International Copyright laws/Harry Potter

I have been advised by Bloomsbury Publishing that I cannot order any Harry Potter books (or any books for that matter) that were published in the United Kingdom due to international copyright laws. (I am in the USA). I would like to have a set of Harry Potter (all five, once the newest one is out in June) that have been published in the UK. What means do I take to accomplish this task, find a friend in England? Or Canada? Thanks for your help.

Is Bloomsbury based in The United States or in the UK?

I’m asking because a friend who works at Chapters (a big-box bookstore chain in Canada, kind of like Borders for you 'Mericans), said that they are not allowed to sell any books that were not published by Canadian publishing houses. I imagine this is to protect our domestic publishing industry. Maybe the US has the same rules.
However, Canadians can buy things that are only available in the states through Amazon.com, getting around the rules by buying from a US-based seller, which is perfectly entitled to sell items that are only available in the US.

The moral is; try buying from a UK dealer. I don’t see why an independent retail business would be barred from selling to someone who happened to live across the pond.

If you’re trying to buy direct from the publisher, you’re barking up the wrong tree. I’m guessing that they are only allowed to sell to retail businesses, not private individuals. There are all sorts of rules about that kind of thing.

Try to order your books through amazon.co.uk or another UK-based bookstore that will take credit orders & ship it to you.
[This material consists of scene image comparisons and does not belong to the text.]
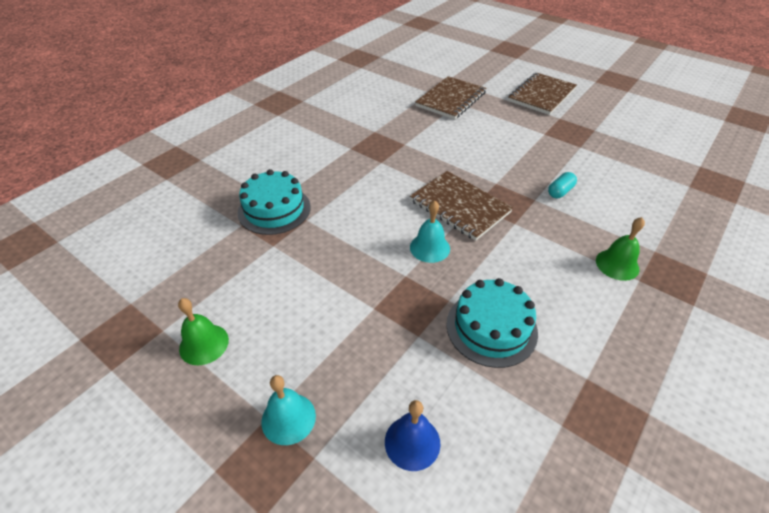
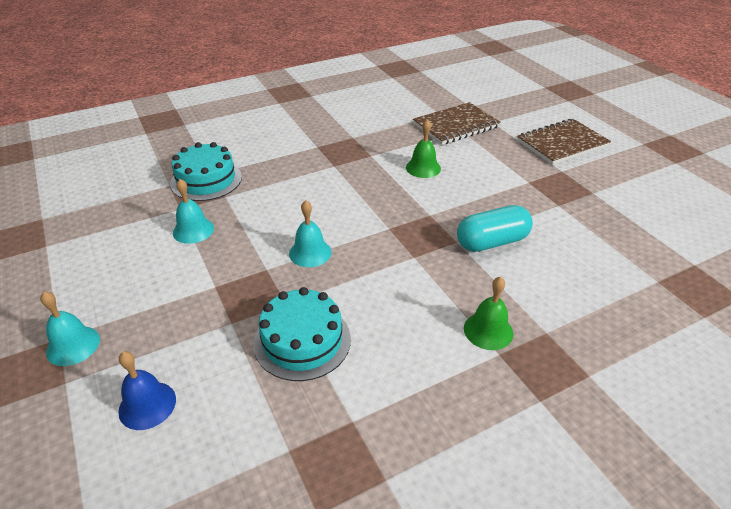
camera: 25 degrees right, 5 degrees down
(204, 344) = (64, 266): green bell -> green bell (423, 168)
(305, 262) = (193, 230): none -> turquoise bell
(460, 206) = (372, 225): brown notebook -> none
(560, 191) = (492, 242): turquoise capsule -> turquoise capsule, size x1.83

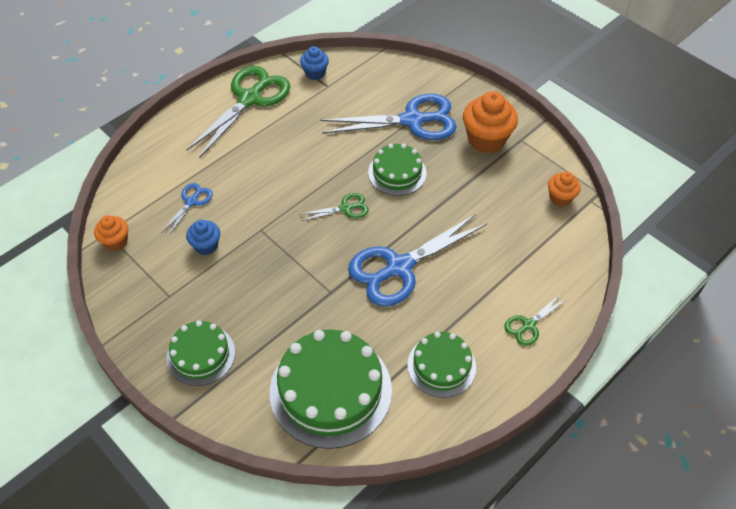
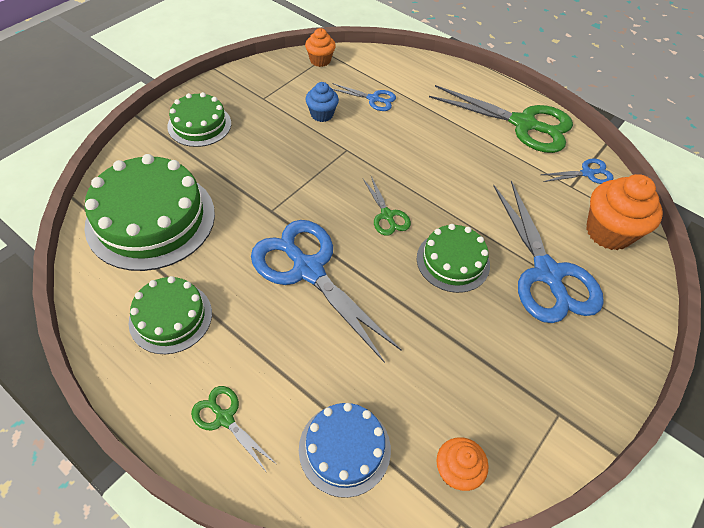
camera: 80 degrees right, 0 degrees up
(315, 73) = (587, 173): blue cupcake -> blue scissors
(486, 140) = (543, 364): orange cupcake -> orange cupcake (608, 232)
(548, 255) = (344, 448): none -> blue cake

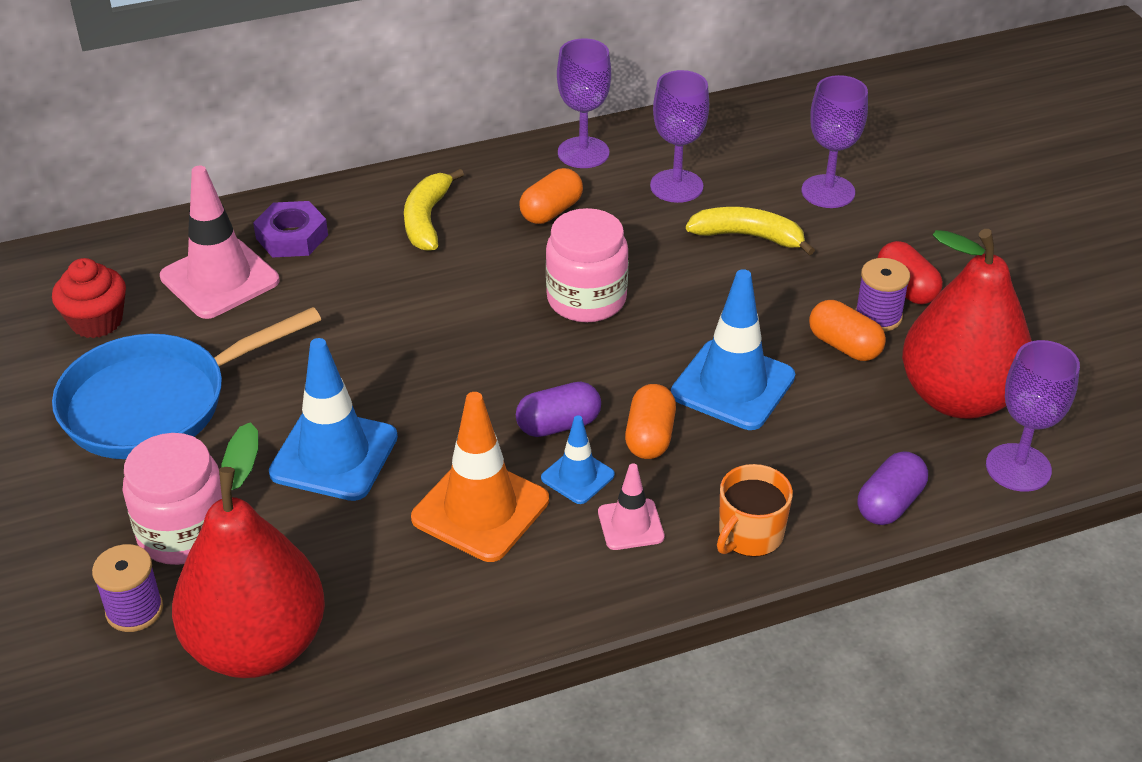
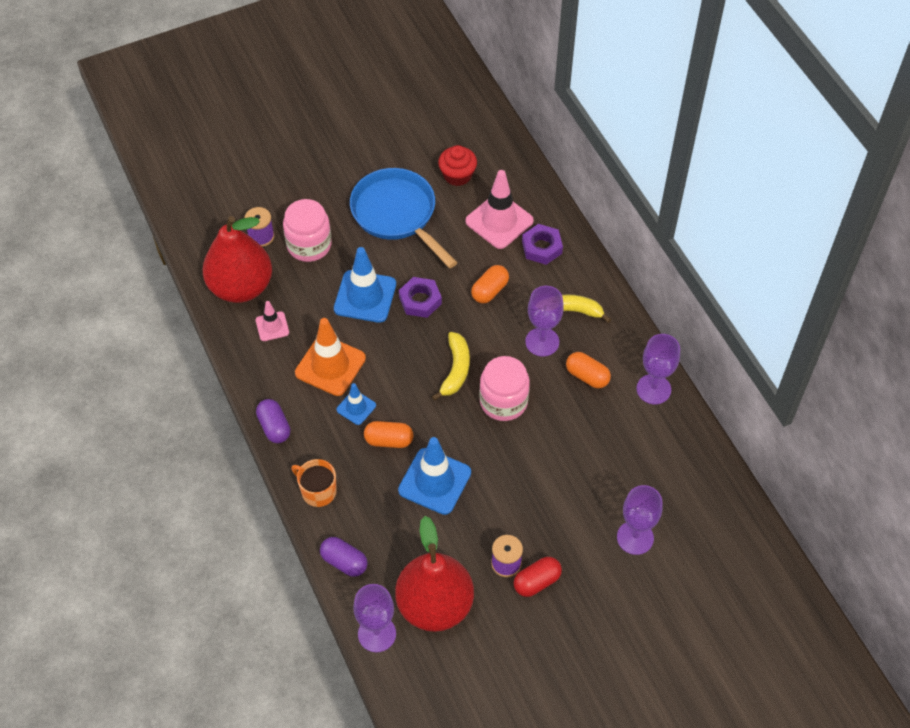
camera: 85 degrees right, 15 degrees up
(361, 383) = (420, 300): none -> purple nut
(558, 425) = (395, 395): purple capsule -> purple capsule (274, 427)
(630, 525) = (322, 434): pink traffic cone -> pink traffic cone (272, 326)
(676, 186) = (625, 445): purple goblet -> purple goblet (542, 342)
(748, 236) = (577, 489): yellow banana -> yellow banana (455, 370)
(844, 346) = (476, 543): orange capsule -> orange capsule (490, 291)

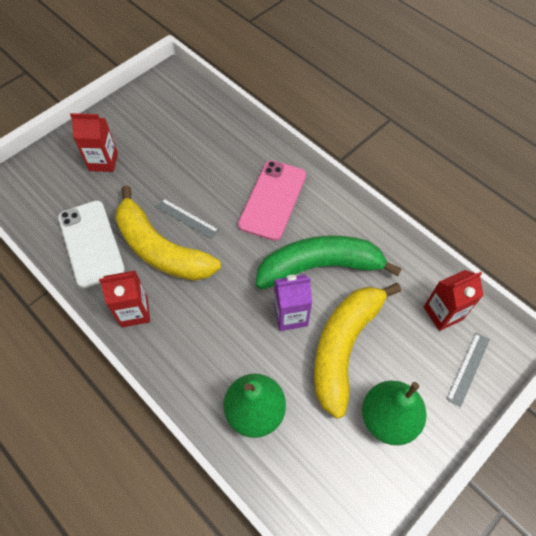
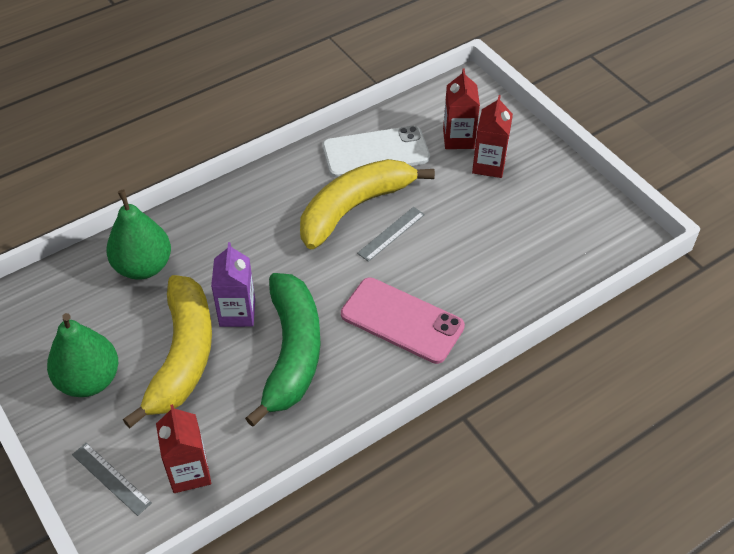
camera: 100 degrees right, 10 degrees down
(134, 311) = (283, 182): red carton -> red carton (458, 139)
(344, 347) = (183, 356): yellow banana -> yellow banana turned 60 degrees clockwise

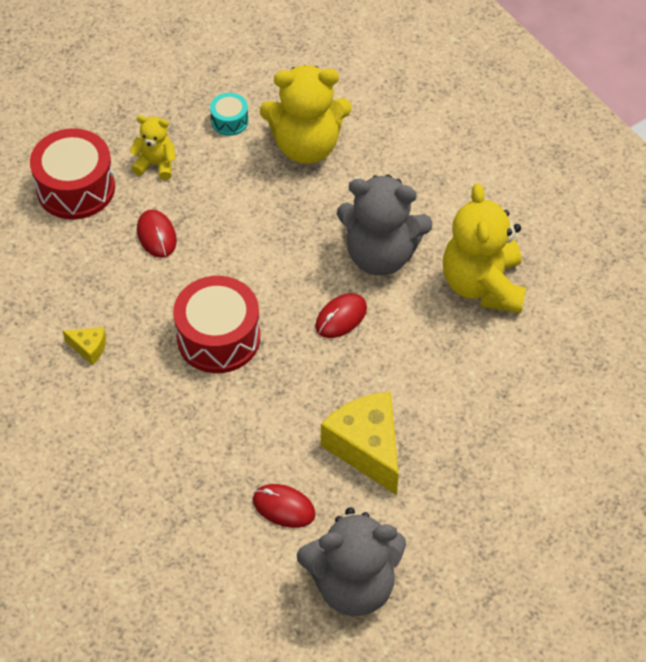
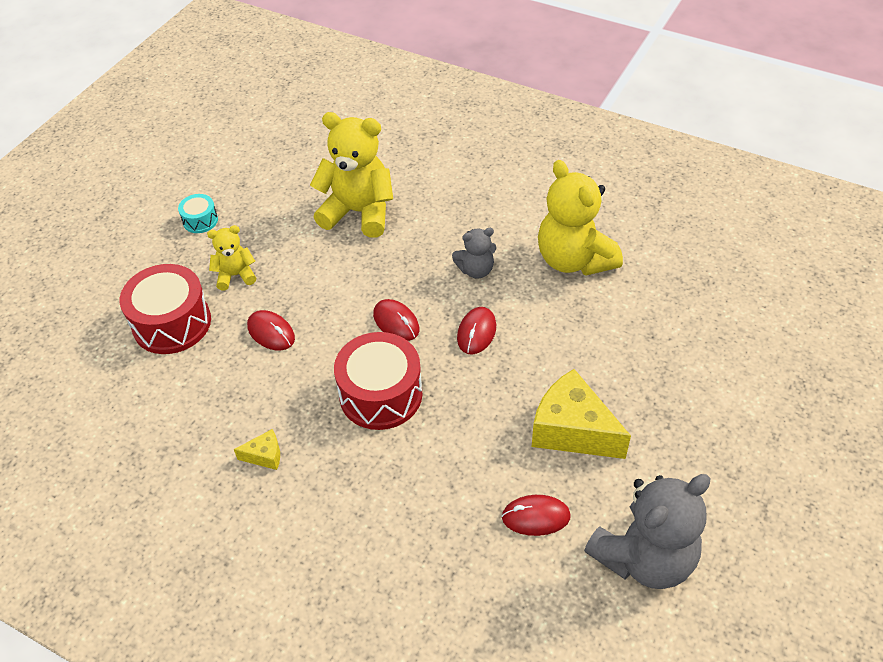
camera: 25 degrees left, 5 degrees down
(229, 121) = (280, 218): turquoise drum -> turquoise drum (200, 220)
(274, 275) = (396, 322): none -> red mouse
(306, 146) = (358, 212): yellow teddy bear -> yellow teddy bear turned 135 degrees counterclockwise
(381, 255) = (476, 270): grey teddy bear -> grey teddy bear, size x0.52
I’ve bought books published in the UK by buying directly from the UK via booksellers that advertise on the net, and books published in France the same way. I don’t know why the Harry Potter books would be different. I have done the same for CDs that are only available in Europe.

Since when? I have, at hand, books, bought at Chapters, published by Wizards of the Coast (Based in Renton, Washington), and Ace Publishing (Based in New York, New York).

Possibly, if something (like, say Harry Potter) is published by different publishers in different countries (Bloomsbury in the UK, Raincoast in Canada, Sholastic in the US), they’re obligated to use the Canadian edition, but they’d have a rather anemic (and over-literary) selection if they were restricted to Canadian published books.

I suspect this is more of a contractual issue than a copyrigt law issue as such. It would not shock me if Scholastic (IIRC, the U.S. publisher) has the exclusive right to publish and distribute Harry Potter in the U.S. pursuant to a license from JK Rowling. Bloomsbury has a similar agreement in the UK. If Bloomsbury steps outside the bounds of its license, it’s infringing the copyright.

The third party retailer idea makes sense although it again would not shock me if, as a condition of getting the books to sell, the larger retailers can’t transship them into another publisher’s territory. There’s a doctrine called first sale that says that once you buy a copy, you’re free to do with that copy what you want. It’s why I could go and buy a set of the books at Waterstone’s in London and carry them back with me to the US.

I’ve seen the UK sets of the first three books in the main store on Michigan Avenue in Chicago, so I know that it is possible to get them. (Not sure about #4, though.)

You can’t buy it directly from Bloomsbury. Buying books from other publishing territories is a gray area. Technically Amazon UK should not ship a book which is published in the US to the US. Of course, it happens all the time.

In fact, it was the flood of orders amazon.uk got for one of the Harry Potter books that forced them to simultaneously publish them in the U.S. and the U.K. It’s usually the case (although I’m not sure why) that a British author’s book will appear in the U.K., followed many months (even a year) later by U.S. publication, and vice-versa. They had to change that for Harry Potter.